§ Exercise goal
All of the data below should be written out again exactly.

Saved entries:
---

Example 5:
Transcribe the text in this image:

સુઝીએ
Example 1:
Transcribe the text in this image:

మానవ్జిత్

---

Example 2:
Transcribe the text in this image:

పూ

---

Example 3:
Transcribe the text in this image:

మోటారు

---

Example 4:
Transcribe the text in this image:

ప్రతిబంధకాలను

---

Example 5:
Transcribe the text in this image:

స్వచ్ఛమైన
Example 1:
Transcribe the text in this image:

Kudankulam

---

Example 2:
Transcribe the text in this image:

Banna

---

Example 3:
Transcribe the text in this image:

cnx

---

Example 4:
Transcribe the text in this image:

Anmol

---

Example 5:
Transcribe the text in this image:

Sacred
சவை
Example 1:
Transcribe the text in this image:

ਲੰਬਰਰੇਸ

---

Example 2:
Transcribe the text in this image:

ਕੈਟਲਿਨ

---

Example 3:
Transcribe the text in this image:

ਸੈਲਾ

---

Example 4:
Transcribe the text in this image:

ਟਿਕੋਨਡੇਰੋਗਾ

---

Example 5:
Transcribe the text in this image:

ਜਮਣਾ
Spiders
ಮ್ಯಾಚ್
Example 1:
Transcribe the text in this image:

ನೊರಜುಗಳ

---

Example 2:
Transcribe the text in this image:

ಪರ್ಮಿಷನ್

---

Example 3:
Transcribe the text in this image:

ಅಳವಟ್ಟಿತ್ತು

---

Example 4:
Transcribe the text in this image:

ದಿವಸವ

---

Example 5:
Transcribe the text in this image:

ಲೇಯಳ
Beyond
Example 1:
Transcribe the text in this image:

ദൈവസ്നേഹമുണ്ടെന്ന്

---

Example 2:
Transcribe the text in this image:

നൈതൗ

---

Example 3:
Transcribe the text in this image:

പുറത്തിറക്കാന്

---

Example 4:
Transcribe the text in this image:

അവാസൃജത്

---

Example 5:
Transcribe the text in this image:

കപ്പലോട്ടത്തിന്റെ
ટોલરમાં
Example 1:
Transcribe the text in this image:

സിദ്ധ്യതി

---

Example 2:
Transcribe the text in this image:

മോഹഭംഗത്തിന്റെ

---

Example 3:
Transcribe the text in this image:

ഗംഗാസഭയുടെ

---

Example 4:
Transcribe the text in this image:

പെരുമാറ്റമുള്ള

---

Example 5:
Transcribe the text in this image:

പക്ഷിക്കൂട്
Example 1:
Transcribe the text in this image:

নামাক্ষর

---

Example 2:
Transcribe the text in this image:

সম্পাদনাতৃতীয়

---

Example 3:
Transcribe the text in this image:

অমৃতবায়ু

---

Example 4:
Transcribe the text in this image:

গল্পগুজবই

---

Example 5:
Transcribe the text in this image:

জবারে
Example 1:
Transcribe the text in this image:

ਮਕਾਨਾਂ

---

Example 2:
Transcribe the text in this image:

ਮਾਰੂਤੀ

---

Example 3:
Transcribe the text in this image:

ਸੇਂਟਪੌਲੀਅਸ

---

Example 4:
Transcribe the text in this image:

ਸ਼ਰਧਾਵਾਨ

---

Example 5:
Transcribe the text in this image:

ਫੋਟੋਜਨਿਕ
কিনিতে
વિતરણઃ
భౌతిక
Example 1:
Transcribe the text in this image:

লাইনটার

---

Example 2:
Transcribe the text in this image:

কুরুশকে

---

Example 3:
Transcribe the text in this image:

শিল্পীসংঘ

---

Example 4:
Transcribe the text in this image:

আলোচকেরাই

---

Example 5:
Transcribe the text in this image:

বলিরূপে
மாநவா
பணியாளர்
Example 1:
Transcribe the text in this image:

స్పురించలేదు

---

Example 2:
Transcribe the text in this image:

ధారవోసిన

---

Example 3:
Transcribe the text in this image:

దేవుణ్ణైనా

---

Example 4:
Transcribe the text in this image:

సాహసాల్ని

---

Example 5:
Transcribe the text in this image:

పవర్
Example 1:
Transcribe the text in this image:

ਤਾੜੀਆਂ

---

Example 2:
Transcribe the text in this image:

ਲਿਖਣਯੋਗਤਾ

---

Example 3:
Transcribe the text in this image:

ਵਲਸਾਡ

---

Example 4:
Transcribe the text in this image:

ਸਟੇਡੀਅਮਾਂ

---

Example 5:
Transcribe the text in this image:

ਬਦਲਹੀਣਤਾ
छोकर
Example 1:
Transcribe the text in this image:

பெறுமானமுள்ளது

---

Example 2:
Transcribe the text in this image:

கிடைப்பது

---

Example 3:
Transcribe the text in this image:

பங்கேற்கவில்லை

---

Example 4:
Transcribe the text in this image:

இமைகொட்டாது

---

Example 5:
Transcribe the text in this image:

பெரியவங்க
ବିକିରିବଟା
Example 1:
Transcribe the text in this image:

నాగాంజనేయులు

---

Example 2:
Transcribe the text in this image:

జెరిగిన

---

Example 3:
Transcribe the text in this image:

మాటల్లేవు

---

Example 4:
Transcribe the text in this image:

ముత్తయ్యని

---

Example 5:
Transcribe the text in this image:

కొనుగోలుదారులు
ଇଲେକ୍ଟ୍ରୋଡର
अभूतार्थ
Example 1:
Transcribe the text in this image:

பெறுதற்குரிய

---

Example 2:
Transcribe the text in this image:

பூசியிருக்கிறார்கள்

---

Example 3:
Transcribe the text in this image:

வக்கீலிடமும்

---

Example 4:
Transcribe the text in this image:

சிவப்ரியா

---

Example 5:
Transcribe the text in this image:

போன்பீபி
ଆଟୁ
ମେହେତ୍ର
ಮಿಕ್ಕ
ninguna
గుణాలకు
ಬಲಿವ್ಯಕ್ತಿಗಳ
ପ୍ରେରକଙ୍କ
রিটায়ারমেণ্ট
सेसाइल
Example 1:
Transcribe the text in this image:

§ Written answer
---

Example 5:
Transcribe the text in this image:

સુઝીએ
Example 1:
Transcribe the text in this image:

మానవ్జిత్

---

Example 2:
Transcribe the text in this image:

పూ

---

Example 3:
Transcribe the text in this image:

మోటారు

---

Example 4:
Transcribe the text in this image:

ప్రతిబంధకాలను

---

Example 5:
Transcribe the text in this image:

స్వచ్ఛమైన
Example 1:
Transcribe the text in this image:

Kudankulam

---

Example 2:
Transcribe the text in this image:

Banna

---

Example 3:
Transcribe the text in this image:

cnx

---

Example 4:
Transcribe the text in this image:

Anmol

---

Example 5:
Transcribe the text in this image:

Sacred
சவை
Example 1:
Transcribe the text in this image:

ਲੰਬਰਰੇਸ

---

Example 2:
Transcribe the text in this image:

ਕੈਟਲਿਨ

---

Example 3:
Transcribe the text in this image:

ਸੈਲਾ

---

Example 4:
Transcribe the text in this image:

ਟਿਕੋਨਡੇਰੋਗਾ

---

Example 5:
Transcribe the text in this image:

ਜਮਣਾ
Spiders
ಮ್ಯಾಚ್
Example 1:
Transcribe the text in this image:

ನೊರಜುಗಳ

---

Example 2:
Transcribe the text in this image:

ಪರ್ಮಿಷನ್

---

Example 3:
Transcribe the text in this image:

ಅಳವಟ್ಟಿತ್ತು

---

Example 4:
Transcribe the text in this image:

ದಿವಸವ

---

Example 5:
Transcribe the text in this image:

ಲೇಯಳ
Beyond
Example 1:
Transcribe the text in this image:

ദൈവസ്നേഹമുണ്ടെന്ന്

---

Example 2:
Transcribe the text in this image:

നൈതൗ

---

Example 3:
Transcribe the text in this image:

പുറത്തിറക്കാന്

---

Example 4:
Transcribe the text in this image:

അവാസൃജത്

---

Example 5:
Transcribe the text in this image:

കപ്പലോട്ടത്തിന്റെ
ટોલરમાં
Example 1:
Transcribe the text in this image:

സിദ്ധ്യതി

---

Example 2:
Transcribe the text in this image:

മോഹഭംഗത്തിന്റെ

---

Example 3:
Transcribe the text in this image:

ഗംഗാസഭയുടെ

---

Example 4:
Transcribe the text in this image:

പെരുമാറ്റമുള്ള

---

Example 5:
Transcribe the text in this image:

പക്ഷിക്കൂട്
Example 1:
Transcribe the text in this image:

নামাক্ষর

---

Example 2:
Transcribe the text in this image:

সম্পাদনাতৃতীয়

---

Example 3:
Transcribe the text in this image:

অমৃতবায়ু

---

Example 4:
Transcribe the text in this image:

গল্পগুজবই

---

Example 5:
Transcribe the text in this image:

জবারে
Example 1:
Transcribe the text in this image:

ਮਕਾਨਾਂ

---

Example 2:
Transcribe the text in this image:

ਮਾਰੂਤੀ

---

Example 3:
Transcribe the text in this image:

ਸੇਂਟਪੌਲੀਅਸ

---

Example 4:
Transcribe the text in this image:

ਸ਼ਰਧਾਵਾਨ

---

Example 5:
Transcribe the text in this image:

ਫੋਟੋਜਨਿਕ
কিনিতে
વિતરણઃ
భౌతిక
Example 1:
Transcribe the text in this image:

লাইনটার

---

Example 2:
Transcribe the text in this image:

কুরুশকে

---

Example 3:
Transcribe the text in this image:

শিল্পীসংঘ

---

Example 4:
Transcribe the text in this image:

আলোচকেরাই

---

Example 5:
Transcribe the text in this image:

বলিরূপে
மாநவா
பணியாளர்
Example 1:
Transcribe the text in this image:

స్పురించలేదు

---

Example 2:
Transcribe the text in this image:

ధారవోసిన

---

Example 3:
Transcribe the text in this image:

దేవుణ్ణైనా

---

Example 4:
Transcribe the text in this image:

సాహసాల్ని

---

Example 5:
Transcribe the text in this image:

పవర్
Example 1:
Transcribe the text in this image:

ਤਾੜੀਆਂ

---

Example 2:
Transcribe the text in this image:

ਲਿਖਣਯੋਗਤਾ

---

Example 3:
Transcribe the text in this image:

ਵਲਸਾਡ

---

Example 4:
Transcribe the text in this image:

ਸਟੇਡੀਅਮਾਂ

---

Example 5:
Transcribe the text in this image:

ਬਦਲਹੀਣਤਾ
छोकर
Example 1:
Transcribe the text in this image:

பெறுமானமுள்ளது

---

Example 2:
Transcribe the text in this image:

கிடைப்பது

---

Example 3:
Transcribe the text in this image:

பங்கேற்கவில்லை

---

Example 4:
Transcribe the text in this image:

இமைகொட்டாது

---

Example 5:
Transcribe the text in this image:

பெரியவங்க
ବିକିରିବଟା
Example 1:
Transcribe the text in this image:

నాగాంజనేయులు

---

Example 2:
Transcribe the text in this image:

జెరిగిన

---

Example 3:
Transcribe the text in this image:

మాటల్లేవు

---

Example 4:
Transcribe the text in this image:

ముత్తయ్యని

---

Example 5:
Transcribe the text in this image:

కొనుగోలుదారులు
ଇଲେକ୍ଟ୍ରୋଡର
अभूतार्थ
Example 1:
Transcribe the text in this image:

பெறுதற்குரிய

---

Example 2:
Transcribe the text in this image:

பூசியிருக்கிறார்கள்

---

Example 3:
Transcribe the text in this image:

வக்கீலிடமும்

---

Example 4:
Transcribe the text in this image:

சிவப்ரியா

---

Example 5:
Transcribe the text in this image:

போன்பீபி
ଆଟୁ
ମେହେତ୍ର
ಮಿಕ್ಕ
ninguna
గుణాలకు
ಬಲಿವ್ಯಕ್ತಿಗಳ
ପ୍ରେରକଙ୍କ
রিটায়ারমেণ্ট
सेसाइल
Example 1:
Transcribe the text in this image:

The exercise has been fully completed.